Эрвин Штритматтер - Лавка
— У меня корчи от страха! Пособи мне, баб Майка, — говорю я, не замечая, что лгу.
Еще когда мы жили в Серокамнице, у моего брата Тинхо были столбнячные судороги, и мать послала за бабой Майкой. Тогда они еще не успели поцапаться из-за лавки.
Баба Майка вынула брата из плетеной люльки, взяла на руки и принялась расхаживать с ним по швейной комнате взад-вперед, что-то пришептывая и приговаривая, после чего снова уложила ребенка в люльку:
— Как я буду ушедши, так и евоные судороги следом уйдут! — По ее словам и вышло.
Баба Майка кладет руку мне на лоб и пытливо заглядывает в глаза. Она гладит меня по лбу, и опять этот взгляд, который меня засасывает, и я медленно погружаюсь в него.
— Так чего у тебя, корчи, говоришь? — спрашивает Майка. — Вот в штаны ты со страху наклал, это точно.
Мне кажется, будто я сижу дома, а кто-то с улицы выкрикивает мне через окно эти гадкие слова. Потом какое-то время мне вообще ничего не кажется, потом баба Майка дует на меня и пришептывает, и я больше не думаю, что мои родители — детоубийцы. Меня так и подмывает убежать домой, очутиться под крышей родного дома, того самого, который всего лишь час назад казался мне таким ужасным.
Дома я поднимаюсь к дедушке. Дедушка сидит на скамейке, прижавшись поясницей к горячим изразцам печки. Я нарушаю его уединение:
— Наведайся к бабе Майке, она с тобой потолковать хотит.
Я и по сей день глубоко убежден, что не своей волей проговорил эти слова, что они сами из меня сказались, поскольку до той минуты, когда я произнес их вслух, мне и невдомек было, чего хочет от дедушки баба Майка. Она вложила мне в голову свое пожелание. Наверное, она все-таки колдунья.
Дедушка так и взвивается:
— Как же, как же, прям счас побег!
— Еще она сказала, а коли-ежели ты не придешь, она за тобой черта пришлет!
Вот и эти слова произносит незнакомый вестник, которого баба Майка запустила мне в голову. Но дедушка и не собирается тащиться к бабе Майке в поле.
Несколько дней подряд я чувствую себя вполне сносно. Родители снова стали для меня тем, чем были прежде, я снова их сын, я делаю, что они велят, и разговариваю с ними.
Но проходит недолгое время, и во мне снова оживает сознание, поначалу смутно, как воспоминание из прежней жизни, потом сильней, под конец так сильно, что гнет этого сознания запечатывает мне рот: мои родители — детоубийцы. А куда они дели убитых детей? Может, сбросили в навозную яму, как новорожденных котят или дохлых кроликов? А то закопали в нашем яблоневом садочке, в полночь, в новолуние? И как они их убили? Зарезали? Или задушили? Я не сомневаюсь, что это были мальчики, мои братья. Может, одного из них звали Герман, как моего дружка, и он вырос бы и лихо лазил бы на деревья, и, может быть, я, верхолаз, как вам известно, никудышный, мог бы по крайней мере ссылаться на своего брата Германа, уж Герман-то взбирался бы по канату с такой скоростью, словно его возносят ангелы, и тем самым он хоть немножко спас бы и мою честь.
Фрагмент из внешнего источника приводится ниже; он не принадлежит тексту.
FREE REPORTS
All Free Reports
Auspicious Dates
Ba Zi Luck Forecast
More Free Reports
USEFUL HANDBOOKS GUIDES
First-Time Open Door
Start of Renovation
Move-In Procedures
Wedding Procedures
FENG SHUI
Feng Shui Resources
Впоследствии это совершил мой брат Хайньяк, но к тому времени я уже не жил в Босдоме. Хайньяк, обмотав кулак носовым платком, загонял в доску четырехдюймовые гвозди. Но — как было сказано выше — тогда я уже не нуждался ни в каком спасении чести. Чтобы хоть немного смягчить печаль по убитому Герману, я быстро вызываю в себе мысль, что Румпош зато не будет охаживать его своей тростью.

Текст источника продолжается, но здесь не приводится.